EXERCISE PROMPT
Please tally the lines below that contain the string "call" and reply with that figure only.

Stored data:
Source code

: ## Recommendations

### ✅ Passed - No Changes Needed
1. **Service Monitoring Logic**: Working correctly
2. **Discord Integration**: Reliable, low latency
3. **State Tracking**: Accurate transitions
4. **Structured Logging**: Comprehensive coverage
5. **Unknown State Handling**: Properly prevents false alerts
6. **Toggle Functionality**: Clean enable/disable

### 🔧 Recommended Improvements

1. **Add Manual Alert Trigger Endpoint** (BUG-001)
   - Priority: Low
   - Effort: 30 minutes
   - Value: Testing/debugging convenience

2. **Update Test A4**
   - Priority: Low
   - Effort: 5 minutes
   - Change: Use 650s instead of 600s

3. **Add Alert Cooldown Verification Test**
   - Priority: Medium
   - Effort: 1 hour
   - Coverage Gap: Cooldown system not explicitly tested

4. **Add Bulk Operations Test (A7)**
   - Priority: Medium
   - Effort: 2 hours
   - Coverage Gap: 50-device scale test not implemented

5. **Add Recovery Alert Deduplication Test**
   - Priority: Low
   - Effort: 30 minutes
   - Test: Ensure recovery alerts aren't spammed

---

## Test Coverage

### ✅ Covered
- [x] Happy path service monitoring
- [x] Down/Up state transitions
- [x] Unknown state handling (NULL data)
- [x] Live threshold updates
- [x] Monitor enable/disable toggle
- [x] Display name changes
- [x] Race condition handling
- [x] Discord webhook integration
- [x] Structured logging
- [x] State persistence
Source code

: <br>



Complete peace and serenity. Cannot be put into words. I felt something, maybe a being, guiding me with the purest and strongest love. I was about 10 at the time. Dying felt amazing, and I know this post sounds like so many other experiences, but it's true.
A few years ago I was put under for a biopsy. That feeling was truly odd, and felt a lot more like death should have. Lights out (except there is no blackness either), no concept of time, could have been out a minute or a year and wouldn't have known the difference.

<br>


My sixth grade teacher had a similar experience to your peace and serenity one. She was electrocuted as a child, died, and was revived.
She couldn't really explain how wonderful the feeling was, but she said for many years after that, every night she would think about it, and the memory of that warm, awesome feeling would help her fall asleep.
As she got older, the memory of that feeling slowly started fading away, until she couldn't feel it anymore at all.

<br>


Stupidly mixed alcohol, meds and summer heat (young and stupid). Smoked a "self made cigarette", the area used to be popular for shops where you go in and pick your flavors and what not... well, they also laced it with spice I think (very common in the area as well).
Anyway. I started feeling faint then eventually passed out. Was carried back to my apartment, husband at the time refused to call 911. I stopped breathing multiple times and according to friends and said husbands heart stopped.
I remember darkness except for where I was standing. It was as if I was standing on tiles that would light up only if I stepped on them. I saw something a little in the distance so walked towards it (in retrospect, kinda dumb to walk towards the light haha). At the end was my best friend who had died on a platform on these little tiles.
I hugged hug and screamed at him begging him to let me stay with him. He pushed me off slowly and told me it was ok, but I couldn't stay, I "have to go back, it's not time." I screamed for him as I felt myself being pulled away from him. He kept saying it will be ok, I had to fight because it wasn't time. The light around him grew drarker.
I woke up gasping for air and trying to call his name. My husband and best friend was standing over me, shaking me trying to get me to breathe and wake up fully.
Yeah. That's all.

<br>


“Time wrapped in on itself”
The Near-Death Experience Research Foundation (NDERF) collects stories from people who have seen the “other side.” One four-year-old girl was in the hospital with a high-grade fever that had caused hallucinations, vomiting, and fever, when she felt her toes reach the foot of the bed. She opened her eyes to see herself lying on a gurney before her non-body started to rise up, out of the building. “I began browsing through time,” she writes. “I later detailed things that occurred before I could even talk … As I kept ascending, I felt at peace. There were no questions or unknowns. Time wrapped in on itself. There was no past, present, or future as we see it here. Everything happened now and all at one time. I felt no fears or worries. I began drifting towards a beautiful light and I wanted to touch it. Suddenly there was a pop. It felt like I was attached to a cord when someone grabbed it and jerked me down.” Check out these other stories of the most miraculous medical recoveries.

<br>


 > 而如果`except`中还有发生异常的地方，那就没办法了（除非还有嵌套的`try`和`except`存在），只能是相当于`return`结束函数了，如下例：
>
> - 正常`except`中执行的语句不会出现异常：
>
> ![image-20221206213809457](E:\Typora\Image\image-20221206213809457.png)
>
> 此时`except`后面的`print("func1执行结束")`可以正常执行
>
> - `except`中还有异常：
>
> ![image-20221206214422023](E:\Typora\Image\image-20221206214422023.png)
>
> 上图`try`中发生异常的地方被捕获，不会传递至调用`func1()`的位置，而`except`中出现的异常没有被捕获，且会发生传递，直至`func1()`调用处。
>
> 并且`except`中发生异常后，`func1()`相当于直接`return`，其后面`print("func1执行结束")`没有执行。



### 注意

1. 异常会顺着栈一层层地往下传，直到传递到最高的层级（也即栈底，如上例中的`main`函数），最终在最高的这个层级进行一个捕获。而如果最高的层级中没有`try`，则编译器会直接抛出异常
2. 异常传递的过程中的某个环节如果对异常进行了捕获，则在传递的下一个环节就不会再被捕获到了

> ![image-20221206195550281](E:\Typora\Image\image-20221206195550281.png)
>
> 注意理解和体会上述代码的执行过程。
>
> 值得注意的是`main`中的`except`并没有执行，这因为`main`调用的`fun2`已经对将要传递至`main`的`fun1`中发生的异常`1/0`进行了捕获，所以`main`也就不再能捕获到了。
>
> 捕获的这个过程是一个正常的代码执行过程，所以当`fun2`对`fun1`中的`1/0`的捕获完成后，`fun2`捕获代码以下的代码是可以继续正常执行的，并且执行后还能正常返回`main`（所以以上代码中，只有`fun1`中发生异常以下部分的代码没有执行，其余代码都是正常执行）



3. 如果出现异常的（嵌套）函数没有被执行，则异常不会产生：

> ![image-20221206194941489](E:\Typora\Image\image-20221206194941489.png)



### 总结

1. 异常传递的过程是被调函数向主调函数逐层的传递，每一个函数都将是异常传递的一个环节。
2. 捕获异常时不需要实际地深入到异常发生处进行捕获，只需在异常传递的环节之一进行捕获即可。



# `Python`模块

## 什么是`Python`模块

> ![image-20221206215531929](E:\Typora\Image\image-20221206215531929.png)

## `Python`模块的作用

ANSWER BELOW
2